Ultrasound Ultilization

In this post I would like to highlight a case that occurred this week. I feel the case brings out some important points in ultrasound utilization.


A 52-year-old city parks and recreation employee presented with left foot pain of 2 months. He can recall no history of injury. The pain is in the dorsolateral aspect of the left forefoot and over the 2 months, it has not improved. He describes the pain as sharp and stabbing, but has had no nerve-like symptoms (tingling, numbness, pins and needles).  There is no swelling. What is interesting is that the pain is worst 30 minutes in the morning, and then subsides. He can have mild pain later in the day. Prolonged standing and ambulation does not make it worse.

The exam was unremarkable except for mild pain at the base of the 4th metatarsal (met)/cuboid articulation. There is no swelling or warmth, redness, or soft tissue masses appreciated. X-rays did show some degenerative changes at the midfoot, especially near the lateral column. No spurring, soft tissue swelling, or fractures were appreciated. Biomechanical X-rays assessment was unremarkable.

Diagnostic ultrasound revealed on long axis (image 1).  The painful area correlated perfectly to the cuboid/4th met articulation. There was no effusion. The EDL tendon was acoustically normal. There were no soft tissue masses at the area of pain.  In the second image (image 2), also the long axis, another structure is present. The classic honeycomb oval appearance of a nerve is seen in the area of pain. Even though we are imaging in the long axis, the nerve running obliquely is being imaged in the short axis. The nerve appears normal, but of course that does not mean it is not the source of pain. Thus, it can be joint pain (4th/met) or a nerve etiology. Both are in the area.

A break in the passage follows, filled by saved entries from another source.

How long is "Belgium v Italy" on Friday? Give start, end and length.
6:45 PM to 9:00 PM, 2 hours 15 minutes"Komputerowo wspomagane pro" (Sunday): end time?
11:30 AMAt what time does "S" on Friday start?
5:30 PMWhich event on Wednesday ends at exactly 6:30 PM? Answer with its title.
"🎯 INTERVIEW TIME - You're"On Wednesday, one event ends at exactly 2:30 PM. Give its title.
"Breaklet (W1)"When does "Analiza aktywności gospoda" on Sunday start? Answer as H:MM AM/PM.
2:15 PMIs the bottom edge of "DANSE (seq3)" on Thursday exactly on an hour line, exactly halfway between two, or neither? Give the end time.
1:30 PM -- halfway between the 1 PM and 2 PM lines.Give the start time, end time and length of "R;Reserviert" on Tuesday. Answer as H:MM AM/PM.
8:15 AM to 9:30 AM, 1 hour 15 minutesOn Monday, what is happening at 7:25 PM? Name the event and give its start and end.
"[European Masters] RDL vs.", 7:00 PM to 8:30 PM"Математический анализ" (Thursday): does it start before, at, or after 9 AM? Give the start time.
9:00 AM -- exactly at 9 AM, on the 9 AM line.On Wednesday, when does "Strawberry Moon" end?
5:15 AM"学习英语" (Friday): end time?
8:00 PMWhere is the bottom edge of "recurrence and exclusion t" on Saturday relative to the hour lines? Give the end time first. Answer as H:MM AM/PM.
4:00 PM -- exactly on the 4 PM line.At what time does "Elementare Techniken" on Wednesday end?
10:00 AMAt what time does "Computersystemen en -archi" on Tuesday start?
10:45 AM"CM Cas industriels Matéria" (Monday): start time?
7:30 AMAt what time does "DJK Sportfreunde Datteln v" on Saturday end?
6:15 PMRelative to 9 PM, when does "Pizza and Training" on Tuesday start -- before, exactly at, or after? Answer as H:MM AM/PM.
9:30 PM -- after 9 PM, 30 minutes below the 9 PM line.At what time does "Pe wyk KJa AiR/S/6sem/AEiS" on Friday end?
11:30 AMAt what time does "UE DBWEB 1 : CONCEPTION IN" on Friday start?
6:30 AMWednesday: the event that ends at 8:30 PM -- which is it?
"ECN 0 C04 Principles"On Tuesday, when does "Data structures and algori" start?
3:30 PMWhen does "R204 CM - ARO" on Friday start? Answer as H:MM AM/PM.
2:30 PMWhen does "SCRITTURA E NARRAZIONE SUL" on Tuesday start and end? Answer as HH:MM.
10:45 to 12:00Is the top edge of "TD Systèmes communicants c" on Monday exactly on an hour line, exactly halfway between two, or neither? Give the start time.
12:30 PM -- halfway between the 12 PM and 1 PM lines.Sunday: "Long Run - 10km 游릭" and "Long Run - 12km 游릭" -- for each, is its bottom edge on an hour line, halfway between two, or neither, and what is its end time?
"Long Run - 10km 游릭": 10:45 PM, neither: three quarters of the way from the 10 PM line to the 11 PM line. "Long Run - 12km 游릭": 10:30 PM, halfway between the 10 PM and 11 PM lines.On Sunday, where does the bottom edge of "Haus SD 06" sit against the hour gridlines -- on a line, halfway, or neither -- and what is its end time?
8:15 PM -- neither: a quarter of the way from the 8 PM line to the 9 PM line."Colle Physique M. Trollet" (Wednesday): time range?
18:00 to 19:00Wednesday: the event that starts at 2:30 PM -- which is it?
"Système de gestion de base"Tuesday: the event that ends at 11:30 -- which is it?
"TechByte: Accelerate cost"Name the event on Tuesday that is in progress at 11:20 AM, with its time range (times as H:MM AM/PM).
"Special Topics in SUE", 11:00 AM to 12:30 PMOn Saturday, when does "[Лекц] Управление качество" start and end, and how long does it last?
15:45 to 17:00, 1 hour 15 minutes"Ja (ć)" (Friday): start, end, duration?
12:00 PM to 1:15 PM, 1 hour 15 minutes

Image 1. C, cuboid; 4th met., the base of the metatarsal; J, the joint; EDL, extensor digitorum longus).

Image 1. C, cuboid; 4th met., the base of the metatarsal; J, the joint; EDL, extensor digitorum longus).

Image 2

Image 2.

Now, one can argue I already realize that by knowing my anatomy and palpating, so I do not need an ultrasound. The point is now you have a visual. You now know there is 1) no soft tissue mass, 2) no effusion, 3) normal EDL, and 4) the nerve is normal in appearance, ruling out peripheral nerve tumors. I have heard it asked in workshops, “what if the ultrasound shows nothing?” My response is to equate that with radiographs. Unremarkable X-rays tell us a lot; the same is true for ultrasound. In this case, it ruled out a great deal, confirmed what we are palpating, and helped us form our differential diagnosis.

This would be site specific, so we bill 76882.